お母さん「美玖ちゃんにプレゼントがあるんだよ」
美玖「なに?」
お母さん「……ちょっと待ってね。よいしょ……」
次の日も私は病院を訪れていた。お母さんがベッドの横にある柵に手をかけ、体勢を変える。私は身構えたけど、何もできずに見守るしかなかった。小さな手提げの紙袋から取り出されたのは、スマホだった。私は複雑な気持ちで手に取った。
美玖「ありがとう……」
お母さん「お母さんも買ったから何かあったら電話しようね」
お母さんが自分のスマホを見せてくる。水色でピカピカのスマホは、まだ使用した様子がない。私も箱からスマホを取り出し、電源を入れてみる。
お母さん「何がいいのか分からなかったから全部店員さんにお任せしたの。これで大丈夫?」
美玖「大丈夫。…お母さん、ありがとう」
お母さん「使い方は美玖の方が詳しいだろうから、お母さんに教えてね」
美玖「うん」
お母さん「しばらくは一人でご飯を食べたり、洗濯したりしないといけないけど、美玖は出来るわよね」
美玖「大丈夫だよ」
お母さんは何も言わずに頷いた。病室は時間が止まっているようだった。ナジャ様がいるあの場所のように、世界から切り離されているみたいだ。私はお母さんにメールと電話のやり方を簡単に説明して、それから病室を出た。お母さんは私が出ていく瞬間まで私を見つめ、病院から正門までの道のりも窓越しに私を見つめ、手を振った。私は小さく手を振り返した。

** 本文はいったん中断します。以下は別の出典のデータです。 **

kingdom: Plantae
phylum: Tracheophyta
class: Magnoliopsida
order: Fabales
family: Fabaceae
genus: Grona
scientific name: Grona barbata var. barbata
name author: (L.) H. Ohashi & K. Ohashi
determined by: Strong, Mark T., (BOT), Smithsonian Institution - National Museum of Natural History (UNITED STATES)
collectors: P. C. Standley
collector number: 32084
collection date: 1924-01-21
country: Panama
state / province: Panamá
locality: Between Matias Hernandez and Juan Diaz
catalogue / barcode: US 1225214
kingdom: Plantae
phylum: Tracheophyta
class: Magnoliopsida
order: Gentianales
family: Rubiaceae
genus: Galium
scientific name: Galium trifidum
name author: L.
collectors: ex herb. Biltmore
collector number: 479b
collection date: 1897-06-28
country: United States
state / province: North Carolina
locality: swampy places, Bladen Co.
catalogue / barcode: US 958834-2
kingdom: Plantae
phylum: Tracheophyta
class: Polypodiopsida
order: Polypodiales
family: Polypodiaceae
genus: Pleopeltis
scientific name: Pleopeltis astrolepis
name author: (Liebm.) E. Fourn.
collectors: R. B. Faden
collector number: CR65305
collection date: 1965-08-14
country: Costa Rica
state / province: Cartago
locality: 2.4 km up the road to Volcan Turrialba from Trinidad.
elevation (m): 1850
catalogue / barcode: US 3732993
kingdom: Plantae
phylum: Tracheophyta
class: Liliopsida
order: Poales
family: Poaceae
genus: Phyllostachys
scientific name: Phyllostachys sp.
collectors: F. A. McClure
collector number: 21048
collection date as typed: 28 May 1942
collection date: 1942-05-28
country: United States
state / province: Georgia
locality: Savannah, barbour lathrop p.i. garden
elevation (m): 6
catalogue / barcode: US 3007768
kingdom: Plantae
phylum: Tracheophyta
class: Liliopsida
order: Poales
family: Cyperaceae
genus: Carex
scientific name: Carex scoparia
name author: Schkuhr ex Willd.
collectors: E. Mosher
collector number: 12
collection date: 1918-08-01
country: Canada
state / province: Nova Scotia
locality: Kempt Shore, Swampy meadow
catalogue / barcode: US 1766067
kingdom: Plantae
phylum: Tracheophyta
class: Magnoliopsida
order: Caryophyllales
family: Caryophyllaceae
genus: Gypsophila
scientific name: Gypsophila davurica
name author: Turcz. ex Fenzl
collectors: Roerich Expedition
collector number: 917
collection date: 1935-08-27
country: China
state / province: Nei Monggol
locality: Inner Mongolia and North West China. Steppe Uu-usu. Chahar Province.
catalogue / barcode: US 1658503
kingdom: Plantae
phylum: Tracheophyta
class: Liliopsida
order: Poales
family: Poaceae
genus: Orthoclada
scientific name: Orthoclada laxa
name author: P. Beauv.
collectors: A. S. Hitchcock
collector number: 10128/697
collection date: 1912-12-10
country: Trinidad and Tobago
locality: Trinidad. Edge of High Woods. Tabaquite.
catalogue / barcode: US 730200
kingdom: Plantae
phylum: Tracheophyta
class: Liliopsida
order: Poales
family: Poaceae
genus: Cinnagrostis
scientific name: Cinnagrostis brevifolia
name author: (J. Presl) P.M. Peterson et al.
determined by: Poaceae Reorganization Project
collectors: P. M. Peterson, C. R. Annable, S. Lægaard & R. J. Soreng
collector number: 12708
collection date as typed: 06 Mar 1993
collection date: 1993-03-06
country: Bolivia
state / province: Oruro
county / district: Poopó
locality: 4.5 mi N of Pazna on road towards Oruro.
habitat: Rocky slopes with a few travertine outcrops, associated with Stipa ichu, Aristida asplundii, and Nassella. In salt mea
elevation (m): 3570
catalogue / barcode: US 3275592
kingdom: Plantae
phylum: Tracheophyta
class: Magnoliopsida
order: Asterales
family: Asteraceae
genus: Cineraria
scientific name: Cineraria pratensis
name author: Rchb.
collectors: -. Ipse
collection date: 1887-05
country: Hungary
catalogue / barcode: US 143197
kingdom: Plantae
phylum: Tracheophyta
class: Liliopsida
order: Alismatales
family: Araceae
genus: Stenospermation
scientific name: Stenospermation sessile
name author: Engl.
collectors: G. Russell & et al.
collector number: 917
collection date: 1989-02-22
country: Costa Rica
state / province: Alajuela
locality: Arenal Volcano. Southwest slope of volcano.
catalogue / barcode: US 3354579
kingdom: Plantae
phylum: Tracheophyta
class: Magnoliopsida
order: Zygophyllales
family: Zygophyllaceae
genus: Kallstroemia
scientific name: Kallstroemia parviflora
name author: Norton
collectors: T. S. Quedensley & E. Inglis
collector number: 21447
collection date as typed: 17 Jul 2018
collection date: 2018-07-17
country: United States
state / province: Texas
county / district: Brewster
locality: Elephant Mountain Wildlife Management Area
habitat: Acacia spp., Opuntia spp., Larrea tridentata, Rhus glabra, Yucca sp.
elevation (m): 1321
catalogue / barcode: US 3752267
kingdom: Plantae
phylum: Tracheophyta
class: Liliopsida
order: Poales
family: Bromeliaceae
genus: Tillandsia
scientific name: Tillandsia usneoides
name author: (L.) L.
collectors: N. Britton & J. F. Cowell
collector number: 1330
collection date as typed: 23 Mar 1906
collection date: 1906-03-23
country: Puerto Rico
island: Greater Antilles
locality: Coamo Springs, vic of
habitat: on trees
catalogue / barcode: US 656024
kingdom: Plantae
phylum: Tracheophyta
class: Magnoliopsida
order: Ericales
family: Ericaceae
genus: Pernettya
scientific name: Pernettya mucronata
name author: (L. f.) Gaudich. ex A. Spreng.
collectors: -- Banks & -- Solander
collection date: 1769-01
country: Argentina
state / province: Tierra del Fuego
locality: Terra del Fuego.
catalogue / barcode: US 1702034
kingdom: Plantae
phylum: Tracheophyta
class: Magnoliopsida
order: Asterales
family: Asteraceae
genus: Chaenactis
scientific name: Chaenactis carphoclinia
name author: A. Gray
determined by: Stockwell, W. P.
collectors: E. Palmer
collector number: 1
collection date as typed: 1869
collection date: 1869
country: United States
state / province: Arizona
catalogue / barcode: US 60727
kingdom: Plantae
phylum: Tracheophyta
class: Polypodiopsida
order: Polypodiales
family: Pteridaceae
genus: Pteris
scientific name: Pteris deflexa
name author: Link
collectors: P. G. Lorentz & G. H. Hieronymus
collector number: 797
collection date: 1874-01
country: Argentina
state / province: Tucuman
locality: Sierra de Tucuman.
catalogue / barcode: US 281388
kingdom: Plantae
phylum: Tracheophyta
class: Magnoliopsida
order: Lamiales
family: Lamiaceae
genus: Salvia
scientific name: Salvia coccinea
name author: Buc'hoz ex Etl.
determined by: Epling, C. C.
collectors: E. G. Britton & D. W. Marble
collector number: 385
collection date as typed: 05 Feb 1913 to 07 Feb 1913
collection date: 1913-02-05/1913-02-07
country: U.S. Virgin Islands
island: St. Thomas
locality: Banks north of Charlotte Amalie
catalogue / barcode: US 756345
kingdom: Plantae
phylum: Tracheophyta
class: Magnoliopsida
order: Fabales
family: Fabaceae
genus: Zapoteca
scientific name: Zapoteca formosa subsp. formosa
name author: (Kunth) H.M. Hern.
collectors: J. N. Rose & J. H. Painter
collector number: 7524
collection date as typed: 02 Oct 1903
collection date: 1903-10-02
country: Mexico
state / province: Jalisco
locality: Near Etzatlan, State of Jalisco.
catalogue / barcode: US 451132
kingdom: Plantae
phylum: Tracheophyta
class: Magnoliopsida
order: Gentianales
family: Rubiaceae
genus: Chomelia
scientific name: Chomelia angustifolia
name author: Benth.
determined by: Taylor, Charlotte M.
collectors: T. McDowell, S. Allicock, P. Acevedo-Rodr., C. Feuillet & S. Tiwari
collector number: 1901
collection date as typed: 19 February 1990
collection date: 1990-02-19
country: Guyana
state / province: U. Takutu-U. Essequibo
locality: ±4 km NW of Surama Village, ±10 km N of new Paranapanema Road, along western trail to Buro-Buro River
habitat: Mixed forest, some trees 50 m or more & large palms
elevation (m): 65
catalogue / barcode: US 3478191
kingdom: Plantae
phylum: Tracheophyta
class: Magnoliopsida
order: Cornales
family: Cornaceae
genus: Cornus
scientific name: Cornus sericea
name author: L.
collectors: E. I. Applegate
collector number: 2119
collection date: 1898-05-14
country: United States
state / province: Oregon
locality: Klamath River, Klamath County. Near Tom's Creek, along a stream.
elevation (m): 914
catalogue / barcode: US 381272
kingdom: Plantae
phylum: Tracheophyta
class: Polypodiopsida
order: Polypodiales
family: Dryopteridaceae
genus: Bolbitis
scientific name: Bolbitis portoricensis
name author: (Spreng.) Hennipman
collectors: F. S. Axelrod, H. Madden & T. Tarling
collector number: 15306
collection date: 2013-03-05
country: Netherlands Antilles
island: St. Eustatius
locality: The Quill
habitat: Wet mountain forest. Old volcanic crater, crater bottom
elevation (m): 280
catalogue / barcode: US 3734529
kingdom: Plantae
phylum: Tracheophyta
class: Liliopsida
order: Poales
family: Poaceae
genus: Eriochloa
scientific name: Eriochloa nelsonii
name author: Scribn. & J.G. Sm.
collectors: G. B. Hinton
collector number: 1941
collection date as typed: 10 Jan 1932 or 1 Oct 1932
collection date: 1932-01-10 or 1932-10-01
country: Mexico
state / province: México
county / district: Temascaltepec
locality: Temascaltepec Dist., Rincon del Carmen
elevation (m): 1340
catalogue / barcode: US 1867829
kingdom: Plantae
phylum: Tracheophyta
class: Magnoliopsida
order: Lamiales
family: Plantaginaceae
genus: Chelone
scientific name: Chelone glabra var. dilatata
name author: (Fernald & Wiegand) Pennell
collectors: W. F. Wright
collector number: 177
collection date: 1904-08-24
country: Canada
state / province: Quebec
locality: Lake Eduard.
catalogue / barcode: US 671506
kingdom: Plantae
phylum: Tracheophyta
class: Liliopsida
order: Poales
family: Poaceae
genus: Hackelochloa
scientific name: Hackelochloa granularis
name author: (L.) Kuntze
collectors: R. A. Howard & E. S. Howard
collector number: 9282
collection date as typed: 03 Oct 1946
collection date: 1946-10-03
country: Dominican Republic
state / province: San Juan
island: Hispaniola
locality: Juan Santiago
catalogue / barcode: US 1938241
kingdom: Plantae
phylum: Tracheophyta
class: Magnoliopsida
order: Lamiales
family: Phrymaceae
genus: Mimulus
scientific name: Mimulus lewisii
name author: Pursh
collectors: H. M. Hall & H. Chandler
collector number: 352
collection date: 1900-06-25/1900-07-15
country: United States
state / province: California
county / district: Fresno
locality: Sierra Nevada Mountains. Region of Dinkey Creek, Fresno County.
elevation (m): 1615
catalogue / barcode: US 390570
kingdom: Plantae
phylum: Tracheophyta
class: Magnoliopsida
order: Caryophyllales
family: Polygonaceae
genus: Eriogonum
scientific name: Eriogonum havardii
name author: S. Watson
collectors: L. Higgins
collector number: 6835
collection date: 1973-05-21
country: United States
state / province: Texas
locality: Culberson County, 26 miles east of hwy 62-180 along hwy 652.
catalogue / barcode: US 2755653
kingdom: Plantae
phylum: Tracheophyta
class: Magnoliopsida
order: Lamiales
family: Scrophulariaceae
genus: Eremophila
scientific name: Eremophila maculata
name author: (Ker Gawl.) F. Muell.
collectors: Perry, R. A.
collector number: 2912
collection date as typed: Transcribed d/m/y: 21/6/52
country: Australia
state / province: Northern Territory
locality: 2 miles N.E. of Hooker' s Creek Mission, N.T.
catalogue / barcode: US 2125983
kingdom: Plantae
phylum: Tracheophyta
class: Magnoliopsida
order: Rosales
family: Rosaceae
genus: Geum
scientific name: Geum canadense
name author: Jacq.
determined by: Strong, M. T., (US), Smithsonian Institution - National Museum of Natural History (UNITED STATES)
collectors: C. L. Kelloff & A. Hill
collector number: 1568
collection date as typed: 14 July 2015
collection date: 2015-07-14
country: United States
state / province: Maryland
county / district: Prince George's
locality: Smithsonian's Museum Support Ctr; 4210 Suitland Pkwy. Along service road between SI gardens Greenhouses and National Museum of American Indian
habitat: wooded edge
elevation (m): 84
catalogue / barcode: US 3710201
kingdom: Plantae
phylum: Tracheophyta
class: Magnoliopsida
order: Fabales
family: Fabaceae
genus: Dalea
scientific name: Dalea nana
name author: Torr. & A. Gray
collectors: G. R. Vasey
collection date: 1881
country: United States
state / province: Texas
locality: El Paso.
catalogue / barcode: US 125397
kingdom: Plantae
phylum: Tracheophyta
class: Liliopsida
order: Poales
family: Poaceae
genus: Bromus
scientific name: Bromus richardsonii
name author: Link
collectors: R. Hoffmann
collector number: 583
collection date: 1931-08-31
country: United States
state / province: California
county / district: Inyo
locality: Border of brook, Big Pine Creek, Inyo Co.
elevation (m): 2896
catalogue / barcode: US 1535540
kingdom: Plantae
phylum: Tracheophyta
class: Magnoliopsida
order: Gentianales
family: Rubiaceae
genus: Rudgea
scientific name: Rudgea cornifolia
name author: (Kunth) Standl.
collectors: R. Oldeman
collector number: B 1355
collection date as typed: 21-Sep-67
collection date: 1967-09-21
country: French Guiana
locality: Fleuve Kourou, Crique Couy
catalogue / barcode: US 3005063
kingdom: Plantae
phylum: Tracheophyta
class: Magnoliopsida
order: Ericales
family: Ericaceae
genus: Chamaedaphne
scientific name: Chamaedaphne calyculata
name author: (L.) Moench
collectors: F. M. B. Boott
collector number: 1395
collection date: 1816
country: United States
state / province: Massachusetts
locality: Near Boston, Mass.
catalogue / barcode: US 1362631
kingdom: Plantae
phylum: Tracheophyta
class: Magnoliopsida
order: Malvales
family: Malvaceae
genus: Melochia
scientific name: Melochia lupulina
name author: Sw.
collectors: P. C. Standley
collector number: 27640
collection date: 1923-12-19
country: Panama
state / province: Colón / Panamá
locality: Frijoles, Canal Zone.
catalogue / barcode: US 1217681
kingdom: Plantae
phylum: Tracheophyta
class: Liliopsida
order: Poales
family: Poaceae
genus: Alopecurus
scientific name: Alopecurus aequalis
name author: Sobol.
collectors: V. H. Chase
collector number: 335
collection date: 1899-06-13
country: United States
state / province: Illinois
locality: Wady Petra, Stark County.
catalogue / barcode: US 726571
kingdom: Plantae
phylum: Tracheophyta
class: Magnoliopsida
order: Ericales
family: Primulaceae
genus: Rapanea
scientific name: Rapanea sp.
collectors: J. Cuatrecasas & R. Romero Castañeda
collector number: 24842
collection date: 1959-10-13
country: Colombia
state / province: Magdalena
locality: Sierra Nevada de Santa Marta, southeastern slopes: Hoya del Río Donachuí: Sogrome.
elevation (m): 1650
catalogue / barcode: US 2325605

普通の中学生ならスマホを買ってもらえば、憑りつかれた様にスマホを触り続けるだろうけど、私は違った。登録する友達もいなければ、メールや電話をする友人もいない。連絡相手はお母さんしかいない。カメラで撮りたいものもないし、アプリやゲームもしない。そんなことをしたところで、今以上の孤独を感じる気がする。
※
和也「見ろよ。グマがオナニーしてるぜ」
羽柴「ぎゃははは、キモー」
和也が大きな声を出す。グマと言うのは、熊田晴哉という男子のあだ名だ。彼は知的障害を患っていて、いつもクラスの男子や女子にからかわれていた。先頭を切って虐めるのは和也と羽柴で、その取り巻きはいつものメンバーだった。和也がニヤニヤしながらグマの頭を思い切り叩き、髪を掴み立ち上がらせる。グマは怒るわけでも嫌がるわけでも悲しむわけでもなく、同じようにニヤニヤしながらヘラヘラしている。